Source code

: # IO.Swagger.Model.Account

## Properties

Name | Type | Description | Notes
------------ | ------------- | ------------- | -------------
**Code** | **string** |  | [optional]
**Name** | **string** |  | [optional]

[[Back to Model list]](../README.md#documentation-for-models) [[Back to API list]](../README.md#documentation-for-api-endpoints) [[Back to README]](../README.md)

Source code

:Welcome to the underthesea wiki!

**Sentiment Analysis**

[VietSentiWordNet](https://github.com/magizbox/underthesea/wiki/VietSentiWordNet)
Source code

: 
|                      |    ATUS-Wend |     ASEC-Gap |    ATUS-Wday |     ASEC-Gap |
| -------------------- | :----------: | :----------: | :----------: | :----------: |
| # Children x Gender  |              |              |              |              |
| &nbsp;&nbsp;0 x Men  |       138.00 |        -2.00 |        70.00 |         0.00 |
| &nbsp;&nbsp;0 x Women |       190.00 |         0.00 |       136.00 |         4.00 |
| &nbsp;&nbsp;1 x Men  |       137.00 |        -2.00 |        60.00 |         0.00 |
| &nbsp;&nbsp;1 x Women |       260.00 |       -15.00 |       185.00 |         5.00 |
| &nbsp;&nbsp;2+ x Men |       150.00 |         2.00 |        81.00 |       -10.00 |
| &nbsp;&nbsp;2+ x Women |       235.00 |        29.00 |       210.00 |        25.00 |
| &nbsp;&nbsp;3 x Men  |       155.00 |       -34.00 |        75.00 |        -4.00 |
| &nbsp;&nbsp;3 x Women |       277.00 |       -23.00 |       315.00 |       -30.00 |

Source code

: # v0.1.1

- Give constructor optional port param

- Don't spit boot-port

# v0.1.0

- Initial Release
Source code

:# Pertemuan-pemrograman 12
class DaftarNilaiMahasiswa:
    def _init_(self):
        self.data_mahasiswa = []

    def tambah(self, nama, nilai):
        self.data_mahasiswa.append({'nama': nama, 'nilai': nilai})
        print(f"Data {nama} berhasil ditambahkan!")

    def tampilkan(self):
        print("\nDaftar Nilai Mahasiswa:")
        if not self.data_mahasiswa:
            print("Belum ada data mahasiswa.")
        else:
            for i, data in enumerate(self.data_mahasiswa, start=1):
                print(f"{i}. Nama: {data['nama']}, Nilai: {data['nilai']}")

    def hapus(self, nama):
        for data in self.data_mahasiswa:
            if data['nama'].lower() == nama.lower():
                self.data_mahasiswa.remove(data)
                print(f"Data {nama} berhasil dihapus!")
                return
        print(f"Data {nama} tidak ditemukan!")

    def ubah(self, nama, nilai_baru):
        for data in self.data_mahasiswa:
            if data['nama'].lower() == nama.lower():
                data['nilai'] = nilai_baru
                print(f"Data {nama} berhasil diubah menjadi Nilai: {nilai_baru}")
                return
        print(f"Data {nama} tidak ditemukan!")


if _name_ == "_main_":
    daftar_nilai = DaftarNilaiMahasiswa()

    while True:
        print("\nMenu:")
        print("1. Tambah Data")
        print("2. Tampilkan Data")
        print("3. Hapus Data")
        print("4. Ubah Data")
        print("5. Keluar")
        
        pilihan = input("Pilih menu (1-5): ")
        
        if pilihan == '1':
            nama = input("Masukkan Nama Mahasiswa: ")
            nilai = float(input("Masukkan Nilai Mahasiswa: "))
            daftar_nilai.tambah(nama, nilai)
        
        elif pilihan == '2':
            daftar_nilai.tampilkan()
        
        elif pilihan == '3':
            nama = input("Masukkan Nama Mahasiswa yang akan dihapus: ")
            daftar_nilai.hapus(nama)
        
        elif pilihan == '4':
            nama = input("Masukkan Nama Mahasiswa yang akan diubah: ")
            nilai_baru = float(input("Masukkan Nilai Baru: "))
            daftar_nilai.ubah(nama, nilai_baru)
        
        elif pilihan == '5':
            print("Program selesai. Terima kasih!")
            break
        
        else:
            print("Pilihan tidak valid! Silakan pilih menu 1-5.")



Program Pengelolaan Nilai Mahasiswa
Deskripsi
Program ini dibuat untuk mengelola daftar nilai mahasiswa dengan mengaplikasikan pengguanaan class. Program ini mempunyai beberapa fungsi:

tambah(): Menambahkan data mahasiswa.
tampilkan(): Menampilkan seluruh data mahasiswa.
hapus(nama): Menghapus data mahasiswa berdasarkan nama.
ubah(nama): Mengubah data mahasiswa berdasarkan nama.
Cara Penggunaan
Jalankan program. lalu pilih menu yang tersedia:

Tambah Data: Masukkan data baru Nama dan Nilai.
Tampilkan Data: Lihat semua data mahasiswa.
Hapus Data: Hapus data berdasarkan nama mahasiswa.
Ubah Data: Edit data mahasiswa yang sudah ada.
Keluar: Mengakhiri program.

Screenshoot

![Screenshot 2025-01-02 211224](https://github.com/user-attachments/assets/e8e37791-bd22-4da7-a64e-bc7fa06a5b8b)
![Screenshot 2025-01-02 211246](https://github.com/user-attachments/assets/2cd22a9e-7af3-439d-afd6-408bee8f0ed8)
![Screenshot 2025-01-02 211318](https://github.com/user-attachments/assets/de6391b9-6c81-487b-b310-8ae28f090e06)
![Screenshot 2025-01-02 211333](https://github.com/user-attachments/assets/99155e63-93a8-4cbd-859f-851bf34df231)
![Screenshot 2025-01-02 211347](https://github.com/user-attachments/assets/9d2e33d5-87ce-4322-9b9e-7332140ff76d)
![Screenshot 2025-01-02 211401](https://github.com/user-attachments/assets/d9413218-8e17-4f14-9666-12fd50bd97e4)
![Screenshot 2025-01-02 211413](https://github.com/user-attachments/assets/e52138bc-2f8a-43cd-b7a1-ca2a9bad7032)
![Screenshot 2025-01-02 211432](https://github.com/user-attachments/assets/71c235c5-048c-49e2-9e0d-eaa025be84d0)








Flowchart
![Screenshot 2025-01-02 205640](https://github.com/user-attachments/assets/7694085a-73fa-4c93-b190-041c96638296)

# ACTIVITY:
Find where the line with "Program ini dibuat" sits in the material above, then copy exactly from it through the line with "Screenshoot". Add no other line.

# SOLUTION FOR THIS TASK:
Program ini dibuat untuk mengelola daftar nilai mahasiswa dengan mengaplikasikan pengguanaan class. Program ini mempunyai beberapa fungsi:

tambah(): Menambahkan data mahasiswa.
tampilkan(): Menampilkan seluruh data mahasiswa.
hapus(nama): Menghapus data mahasiswa berdasarkan nama.
ubah(nama): Mengubah data mahasiswa berdasarkan nama.
Cara Penggunaan
Jalankan program. lalu pilih menu yang tersedia:

Tambah Data: Masukkan data baru Nama dan Nilai.
Tampilkan Data: Lihat semua data mahasiswa.
Hapus Data: Hapus data berdasarkan nama mahasiswa.
Ubah Data: Edit data mahasiswa yang sudah ada.
Keluar: Mengakhiri program.

Screenshoot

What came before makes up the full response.